What to do —
Starting with the line that contains "estämällä evästeiden käytön saatat estää" and stopping after the line that contains "Google Analytics", copy the entries below exactly. Include nothing else.

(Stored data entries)
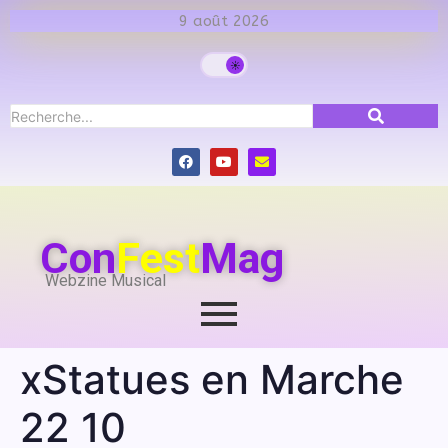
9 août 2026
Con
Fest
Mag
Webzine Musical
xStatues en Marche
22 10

---

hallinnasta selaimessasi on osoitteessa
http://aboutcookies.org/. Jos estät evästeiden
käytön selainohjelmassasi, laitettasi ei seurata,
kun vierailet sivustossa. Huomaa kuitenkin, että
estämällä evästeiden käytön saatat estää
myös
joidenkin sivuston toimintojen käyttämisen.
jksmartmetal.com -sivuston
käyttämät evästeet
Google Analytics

Response to this task —
estämällä evästeiden käytön saatat estää
myös
joidenkin sivuston toimintojen käyttämisen.
jksmartmetal.com -sivuston
käyttämät evästeet
Google Analytics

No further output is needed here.